LISTED RECORDS:
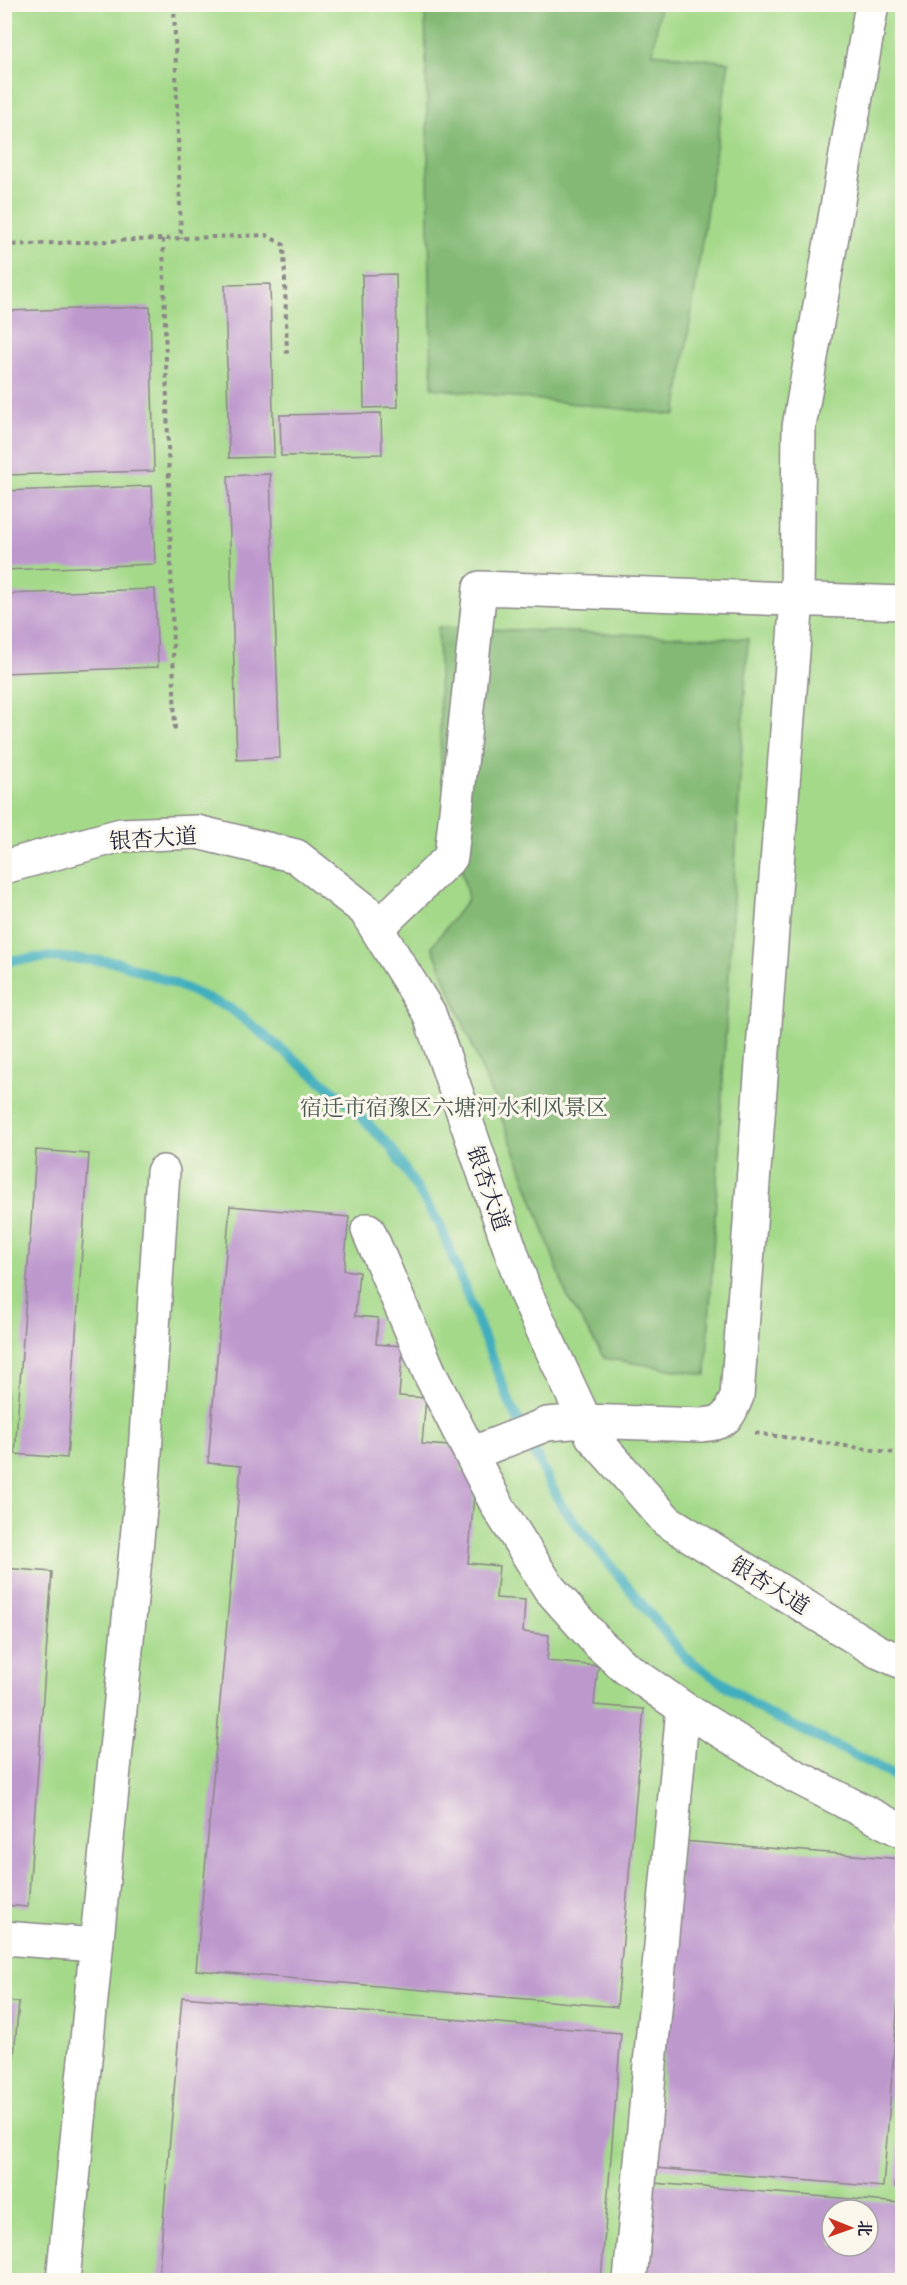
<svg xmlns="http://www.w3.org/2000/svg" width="907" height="2285" font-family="'IM FELL French Canon','Noto Serif SC',serif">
<rect width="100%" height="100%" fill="#fbf7ec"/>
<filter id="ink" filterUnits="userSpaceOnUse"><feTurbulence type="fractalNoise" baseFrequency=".0167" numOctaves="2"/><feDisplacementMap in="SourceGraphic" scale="12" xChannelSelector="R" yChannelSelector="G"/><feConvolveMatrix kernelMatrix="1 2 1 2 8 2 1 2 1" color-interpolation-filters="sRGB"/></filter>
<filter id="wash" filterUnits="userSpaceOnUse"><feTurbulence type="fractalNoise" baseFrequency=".008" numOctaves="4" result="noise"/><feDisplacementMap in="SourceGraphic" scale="24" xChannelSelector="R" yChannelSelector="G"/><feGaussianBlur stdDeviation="1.35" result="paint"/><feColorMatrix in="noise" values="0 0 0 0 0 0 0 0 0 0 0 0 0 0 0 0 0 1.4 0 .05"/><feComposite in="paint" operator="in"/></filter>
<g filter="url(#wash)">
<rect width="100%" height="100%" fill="#f3ebd3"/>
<path fill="#a4d989" stroke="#637e62" stroke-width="1.5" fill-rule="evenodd" d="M 5,5 L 902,5 L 902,2280 L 5,2280 ZM 832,2210 L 868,2210 L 868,2246 L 832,2246 Z"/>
<path fill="#83b975" stroke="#526e58" stroke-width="1.5" d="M 425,5 L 660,5 L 653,53 L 729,62 L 676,415 L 432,388 Z
M 438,627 L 748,639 L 706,1375 L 604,1358 L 567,1296 L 519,1162 L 432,946 L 468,899 L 441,770 Z"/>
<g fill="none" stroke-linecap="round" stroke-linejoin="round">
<path stroke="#40aebd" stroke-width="10" d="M 4,961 L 50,957 L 117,962 L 171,982 L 231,1009 L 339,1095 L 390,1146 L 440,1225 L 510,1404 L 561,1505 L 686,1658 L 768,1714 L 861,1758 L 902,1780"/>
</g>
<g id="blocks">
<path fill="#bd98cd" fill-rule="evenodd" d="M 396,274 L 398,407 L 364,408 L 362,275 Z
M 270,284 L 274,457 L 229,458 L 225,285 Z
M 150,307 L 154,471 L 5,475 L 5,311 Z
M 381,413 L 382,454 L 281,456 L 280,415 Z
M 270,474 L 280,758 L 237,760 L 228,476 Z
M 152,486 L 155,564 L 4,570 L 4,491 Z
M 155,589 L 158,667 L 4,673 L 4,594 Z
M 36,1150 L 89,1154 L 67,1458 L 15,1454 Z
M 230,1206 L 349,1217 L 344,1270 L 359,1272 L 355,1316 L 378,1318 L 376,1344 L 403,1346 L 399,1396 L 426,1398 L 422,1444 L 463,1447 L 461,1471 L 476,1473 L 468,1563 L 499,1566 L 496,1598 L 525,1600 L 523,1632 L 549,1635 L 547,1661 L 598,1666 L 594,1705 L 644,1709 L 617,2007 L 196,1970 L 241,1466 L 208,1463 Z
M 4,1568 L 52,1572 L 28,1907 L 4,1905 Z
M 682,1841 L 902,1859 L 902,1951 L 883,2187 L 655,2168 Z
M 182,1997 L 621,2033 L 601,2280 L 158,2280 Z
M 4,2001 L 19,2002 L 6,2139 L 4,2138 Z
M 901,2120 L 902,2120 L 902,2187 L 895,2187 Z
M 653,2183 L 902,2203 L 902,2280 L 645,2280 ZM 832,2210 L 868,2210 L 868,2246 L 832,2246 Z"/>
</g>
</g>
<g filter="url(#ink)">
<use href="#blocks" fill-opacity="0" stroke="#8a8687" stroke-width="1.5"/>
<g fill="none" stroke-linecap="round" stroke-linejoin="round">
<defs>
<path id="minor" d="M 4,867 L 121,835 L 197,832 L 296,856 L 365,910 L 429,1013 L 525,1292 L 592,1436 L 667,1521 L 877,1651 L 902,1662
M 377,928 L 451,857 L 480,588 L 902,603
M 368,1230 L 431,1376 L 498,1507 L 549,1588 L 599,1644 L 626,1668 L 683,1708 L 793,1775 L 902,1831
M 471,1454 L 547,1424 L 584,1421 L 701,1425 C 726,1423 728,1418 737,1396 L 797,598 L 799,427 L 872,4
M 4,1938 L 96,1945
M 63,2280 L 144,1469 L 163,1172
M 630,2280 L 683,1708"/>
</defs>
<use href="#minor" stroke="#8a8687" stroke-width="36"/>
<path stroke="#8a8687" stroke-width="4" stroke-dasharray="4.5 4.5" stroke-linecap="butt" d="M 174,4 L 181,239
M 163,239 L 175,731
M 4,245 L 266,235 L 284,245 L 287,356
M 755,1433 L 902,1454"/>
<use href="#minor" stroke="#fff" stroke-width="33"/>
</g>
</g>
<g text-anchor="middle" stroke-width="6" stroke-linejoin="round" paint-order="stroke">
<g font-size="22" fill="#22223b" stroke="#fbf7ec">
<text transform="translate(153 838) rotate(-4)" y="8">银杏大道</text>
<text transform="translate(489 1188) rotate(71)" y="8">银杏大道</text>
<text transform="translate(770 1585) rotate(32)" y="8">银杏大道</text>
</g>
<g font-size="22" fill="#495952" stroke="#fbf7ec">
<text x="454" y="1115">宿迁市宿豫区六塘河水利风景区</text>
</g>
</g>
<rect width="907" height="2285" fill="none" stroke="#fbf7ec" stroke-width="24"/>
<g transform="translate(850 2228) rotate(91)"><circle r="28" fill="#fbf7ec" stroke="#a4a2a5" stroke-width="1.5"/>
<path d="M0-4.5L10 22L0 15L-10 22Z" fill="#c8321e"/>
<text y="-9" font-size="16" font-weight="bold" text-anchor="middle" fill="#22223b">北</text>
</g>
</svg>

DIRECTIONS FOR THIS TASK:
Each line in the data that holds the string "wash" must be returned.

TASK RESPONSE:
<filter id="wash" filterUnits="userSpaceOnUse"><feTurbulence type="fractalNoise" baseFrequency=".008" numOctaves="4" result="noise"/><feDisplacementMap in="SourceGraphic" scale="24" xChannelSelector="R" yChannelSelector="G"/><feGaussianBlur stdDeviation="1.35" result="paint"/><feColorMatrix in="noise" values="0 0 0 0 0 0 0 0 0 0 0 0 0 0 0 0 0 1.4 0 .05"/><feComposite in="paint" operator="in"/></filter>
<g filter="url(#wash)">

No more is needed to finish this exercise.